▶ _Try it_: Every entry must be repeated exactly. Exclude all pictures.

Collected data:
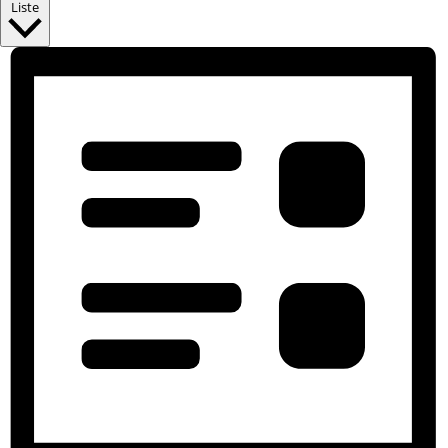
Liste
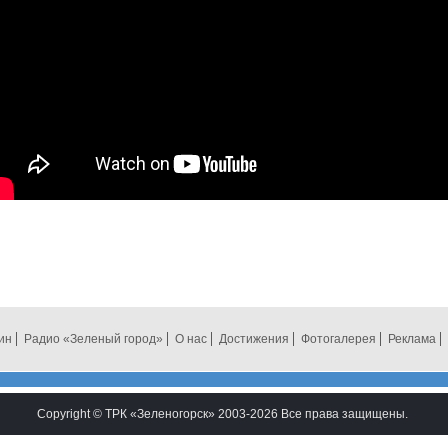
ин
Радио «Зеленый город»
О нас
Достижения
Фотогалерея
Реклама
Copyright © ТРК «Зеленогорск» 2003-2026 Все права защищены.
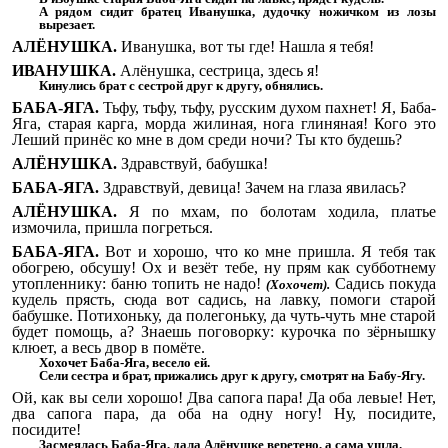
А рядом сидит братец Иванушка, дудочку ножичком из лозы
вырезает.
АЛЁНУШКА.
Иванушка, вот ты где! Нашла я тебя!
ИВАНУШКА.
Алёнушка, сестрица, здесь я!
Кинулись брат с сестрой друг к другу, обнялись.
БАБА-ЯГА.
Тьфу, тьфу, тьфу, русским духом пахнет! Я, Баба-
Яга, старая карга, морда жилиная, нога глиняная! Кого это
Леший принёс ко мне в дом среди ночи? Ты кто будешь?
АЛЁНУШКА.
Здравствуй, бабушка!
БАБА-ЯГА.
Здравствуй, девица! Зачем на глаза явилась?
АЛЁНУШКА.
Я по мхам, по болотам ходила, платье
измочила, пришла погреться.
БАБА-ЯГА.
Вот и хорошо, что ко мне пришла. Я тебя так
обогрею, обсушу! Ох и везёт тебе, ну прям как субботнему
утопленнику: баню топить не надо
!
Садись покуда
(Хохочет).
кудель прясть, сюда вот садись, на лавку, помоги старой
бабушке. Потихоньку, да полегоньку, да чуть-чуть мне старой
будет помощь, а? Знаешь поговорку: курочка по зёрнышку
клюет, а весь двор в помёте.
Хохочет Баба-Яга, весело ей.
Сели сестра и брат, прижались друг к другу, смотрят на Бабу-Ягу.
Ой, как вы сели хорошо! Два сапога пара! Да оба левые! Нет,
два сапога пара, да оба на одну ногу! Ну, посидите,
посидите!
Засмеялась Баба-Яга, дала Алёнушке веретено, а сама ушла.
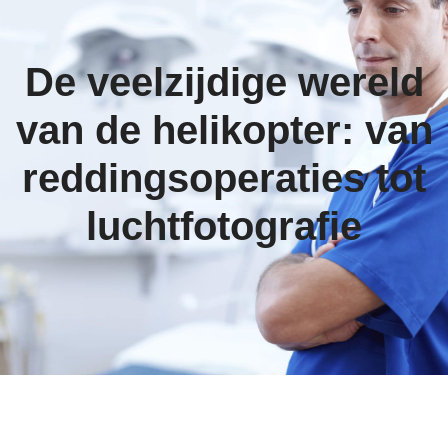
De veelzijdige wereld
van de helikopter: van
reddingsoperaties tot
luchtfotografie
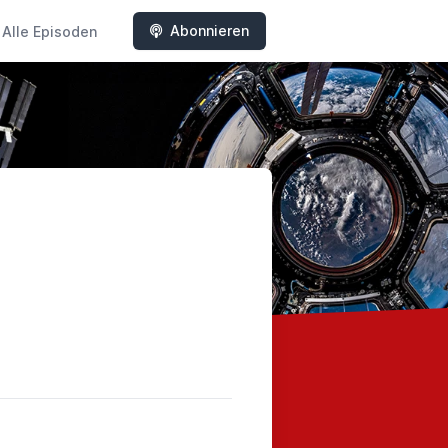
Abonnieren
Alle Episoden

▶ _Reply_:
Liste
ин
Радио «Зеленый город»
О нас
Достижения
Фотогалерея
Реклама
Copyright © ТРК «Зеленогорск» 2003-2026 Все права защищены.
А рядом сидит братец Иванушка, дудочку ножичком из лозы
вырезает.
АЛЁНУШКА.
Иванушка, вот ты где! Нашла я тебя!
ИВАНУШКА.
Алёнушка, сестрица, здесь я!
Кинулись брат с сестрой друг к другу, обнялись.
БАБА-ЯГА.
Тьфу, тьфу, тьфу, русским духом пахнет! Я, Баба-
Яга, старая карга, морда жилиная, нога глиняная! Кого это
Леший принёс ко мне в дом среди ночи? Ты кто будешь?
АЛЁНУШКА.
Здравствуй, бабушка!
БАБА-ЯГА.
Здравствуй, девица! Зачем на глаза явилась?
АЛЁНУШКА.
Я по мхам, по болотам ходила, платье
измочила, пришла погреться.
БАБА-ЯГА.
Вот и хорошо, что ко мне пришла. Я тебя так
обогрею, обсушу! Ох и везёт тебе, ну прям как субботнему
утопленнику: баню топить не надо
!
Садись покуда
(Хохочет).
кудель прясть, сюда вот садись, на лавку, помоги старой
бабушке. Потихоньку, да полегоньку, да чуть-чуть мне старой
будет помощь, а? Знаешь поговорку: курочка по зёрнышку
клюет, а весь двор в помёте.
Хохочет Баба-Яга, весело ей.
Сели сестра и брат, прижались друг к другу, смотрят на Бабу-Ягу.
Ой, как вы сели хорошо! Два сапога пара! Да оба левые! Нет,
два сапога пара, да оба на одну ногу! Ну, посидите,
посидите!
Засмеялась Баба-Яга, дала Алёнушке веретено, а сама ушла.
De veelzijdige wereld
van de helikopter: van
reddingsoperaties tot
luchtfotografie
Abonnieren
Alle Episoden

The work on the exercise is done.